Coding & Reimbursement
Lower Eyelid Surgery: Cosmetic vs. Reconstructive
By Suzanne L. Corcoran, COE
Cosmetic surgery is performed to improve appearance while reconstructive surgery is performed to restore or improve function, although incidental improvement in appearance may also occur. This month we will continue to address this issue and examine some of the implications for lower eyelid surgery.
A malpositioned lower eyelid manifests as entropion (i.e., turned inward toward the globe) or ectropion (i.e., turned outward away from the globe). Entropion is caused by age-related tissue relaxation, postinfectious or posttraumatic change, or blepharospasm. Eyelashes rub against the eyeball and may lead to corneal ulceration and scarring. Symptoms can include foreign body sensation, tearing and red eye.
Ectropion is caused by age-related tissue relaxation, cranial nerve VII palsy and posttraumatic or postsurgical changes. Symptoms include tearing due to poor drainage of tears through the nasolacrimal system, which may no longer contact the eyeball, as well as symptoms of dry eyes with superficial keratitis, possibly due to inadequate blinking.

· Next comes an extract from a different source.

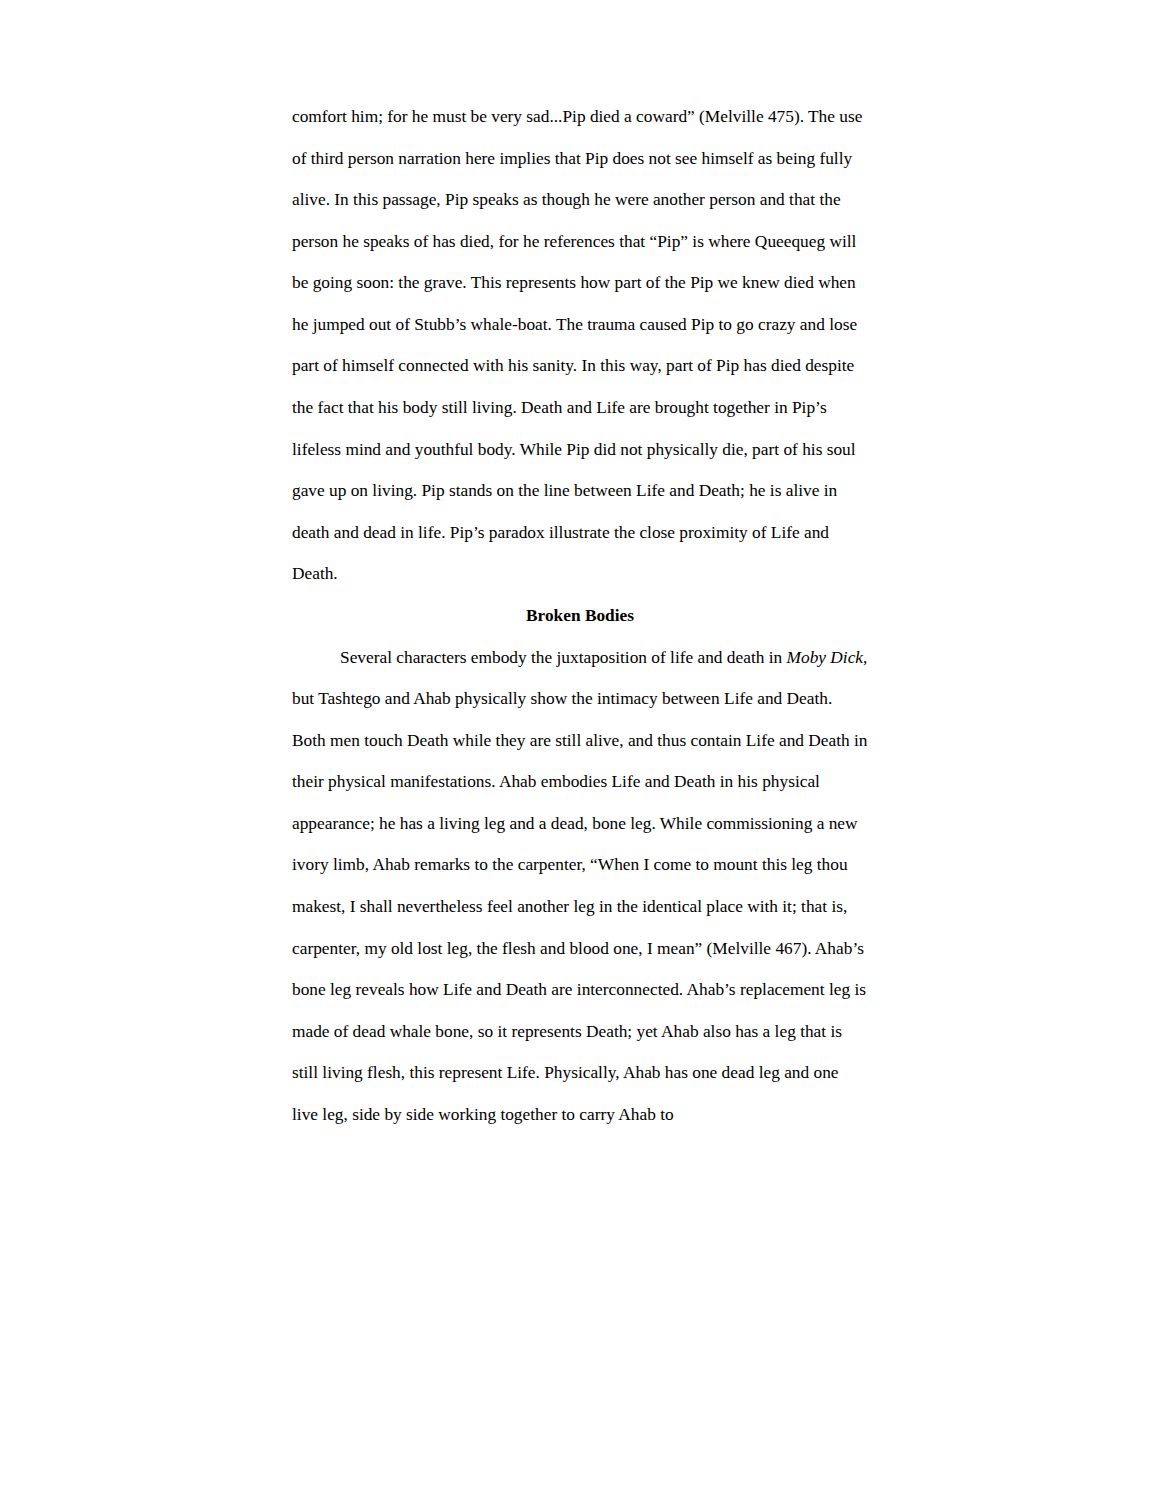comfort him; for he must be very sad...Pip died a coward” (Melville 475). The use of third person narration here implies that Pip does not see himself as being fully alive. In this passage, Pip speaks as though he were another person and that the person he speaks of has died, for he references that “Pip” is where Queequeg will be going soon: the grave. This represents how part of the Pip we knew died when he jumped out of Stubb’s whale-boat. The trauma caused Pip to go crazy and lose part of himself connected with his sanity. In this way, part of Pip has died despite the fact that his body still living. Death and Life are brought together in Pip’s lifeless mind and youthful body. While Pip did not physically die, part of his soul gave up on living. Pip stands on the line between Life and Death; he is alive in death and dead in life. Pip’s paradox illustrate the close proximity of Life and Death.
Broken Bodies
Several characters embody the juxtaposition of life and death in Moby Dick, but Tashtego and Ahab physically show the intimacy between Life and Death. Both men touch Death while they are still alive, and thus contain Life and Death in their physical manifestations. Ahab embodies Life and Death in his physical appearance; he has a living leg and a dead, bone leg. While commissioning a new ivory limb, Ahab remarks to the carpenter, “When I come to mount this leg thou makest, I shall nevertheless feel another leg in the identical place with it; that is, carpenter, my old lost leg, the flesh and blood one, I mean” (Melville 467). Ahab’s bone leg reveals how Life and Death are interconnected. Ahab’s replacement leg is made of dead whale bone, so it represents Death; yet Ahab also has a leg that is still living flesh, this represent Life. Physically, Ahab has one dead leg and one live leg, side by side working together to carry Ahab to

Surgery involves either shortening/tightening tissues, or lengthening with grafts or spacers to restore normal eyelid position and function. In cases involving cicatricia as well, surgical grafting is combined with the ectropion/entropion repair.
As with upper eyelid surgery, fillers and botulinum toxin are helpful for improving cosmesis, as well as blepharoplasty for wrinkles and bags.
Most Medicare policies do not currently require external photos to document the amount of entropion or ectropion, but they can be helpful and we recommend them. Useful photos are close up and show detail. Depending on the extent of the malformation, side photos may also be helpful in documenting the patient's problems.
As always, a thorough history is required, and take care to document the patient's complaints.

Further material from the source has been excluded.